### PROBLEM DESCRIPTION
Each record below should be repeated precisely as written.

### THE INPUT

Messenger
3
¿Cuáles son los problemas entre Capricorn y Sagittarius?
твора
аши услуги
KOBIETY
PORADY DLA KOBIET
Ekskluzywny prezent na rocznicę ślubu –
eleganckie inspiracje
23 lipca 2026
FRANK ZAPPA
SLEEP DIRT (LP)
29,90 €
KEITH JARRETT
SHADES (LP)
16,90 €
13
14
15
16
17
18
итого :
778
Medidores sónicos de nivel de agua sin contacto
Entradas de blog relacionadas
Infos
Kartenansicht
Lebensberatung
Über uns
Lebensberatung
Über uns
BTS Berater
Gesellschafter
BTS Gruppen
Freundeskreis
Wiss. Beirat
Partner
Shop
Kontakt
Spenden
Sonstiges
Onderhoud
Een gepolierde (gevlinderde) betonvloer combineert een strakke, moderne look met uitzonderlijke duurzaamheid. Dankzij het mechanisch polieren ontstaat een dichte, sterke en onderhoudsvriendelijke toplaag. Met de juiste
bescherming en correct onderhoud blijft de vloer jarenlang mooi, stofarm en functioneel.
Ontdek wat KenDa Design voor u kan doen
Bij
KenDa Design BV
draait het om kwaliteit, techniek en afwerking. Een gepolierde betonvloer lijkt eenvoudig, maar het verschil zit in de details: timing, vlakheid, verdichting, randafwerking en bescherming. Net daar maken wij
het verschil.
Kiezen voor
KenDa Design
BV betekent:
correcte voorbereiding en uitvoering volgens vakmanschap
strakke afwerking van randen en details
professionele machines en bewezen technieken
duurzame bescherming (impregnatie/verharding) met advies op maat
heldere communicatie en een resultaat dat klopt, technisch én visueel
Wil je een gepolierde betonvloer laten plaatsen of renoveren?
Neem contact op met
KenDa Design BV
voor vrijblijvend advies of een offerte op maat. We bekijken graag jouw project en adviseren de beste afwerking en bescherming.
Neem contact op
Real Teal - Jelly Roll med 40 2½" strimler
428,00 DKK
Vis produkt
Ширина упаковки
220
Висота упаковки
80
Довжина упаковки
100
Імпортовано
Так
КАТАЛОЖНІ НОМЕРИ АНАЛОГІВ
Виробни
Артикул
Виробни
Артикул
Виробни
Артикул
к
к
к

### COMPLETED TASK
Messenger
3
¿Cuáles son los problemas entre Capricorn y Sagittarius?
твора
аши услуги
KOBIETY
PORADY DLA KOBIET
Ekskluzywny prezent na rocznicę ślubu –
eleganckie inspiracje
23 lipca 2026
FRANK ZAPPA
SLEEP DIRT (LP)
29,90 €
KEITH JARRETT
SHADES (LP)
16,90 €
13
14
15
16
17
18
итого :
778
Medidores sónicos de nivel de agua sin contacto
Entradas de blog relacionadas
Infos
Kartenansicht
Lebensberatung
Über uns
Lebensberatung
Über uns
BTS Berater
Gesellschafter
BTS Gruppen
Freundeskreis
Wiss. Beirat
Partner
Shop
Kontakt
Spenden
Sonstiges
Onderhoud
Een gepolierde (gevlinderde) betonvloer combineert een strakke, moderne look met uitzonderlijke duurzaamheid. Dankzij het mechanisch polieren ontstaat een dichte, sterke en onderhoudsvriendelijke toplaag. Met de juiste
bescherming en correct onderhoud blijft de vloer jarenlang mooi, stofarm en functioneel.
Ontdek wat KenDa Design voor u kan doen
Bij
KenDa Design BV
draait het om kwaliteit, techniek en afwerking. Een gepolierde betonvloer lijkt eenvoudig, maar het verschil zit in de details: timing, vlakheid, verdichting, randafwerking en bescherming. Net daar maken wij
het verschil.
Kiezen voor
KenDa Design
BV betekent:
correcte voorbereiding en uitvoering volgens vakmanschap
strakke afwerking van randen en details
professionele machines en bewezen technieken
duurzame bescherming (impregnatie/verharding) met advies op maat
heldere communicatie en een resultaat dat klopt, technisch én visueel
Wil je een gepolierde betonvloer laten plaatsen of renoveren?
Neem contact op met
KenDa Design BV
voor vrijblijvend advies of een offerte op maat. We bekijken graag jouw project en adviseren de beste afwerking en bescherming.
Neem contact op
Real Teal - Jelly Roll med 40 2½" strimler
428,00 DKK
Vis produkt
Ширина упаковки
220
Висота упаковки
80
Довжина упаковки
100
Імпортовано
Так
КАТАЛОЖНІ НОМЕРИ АНАЛОГІВ
Виробни
Артикул
Виробни
Артикул
Виробни
Артикул
к
к
к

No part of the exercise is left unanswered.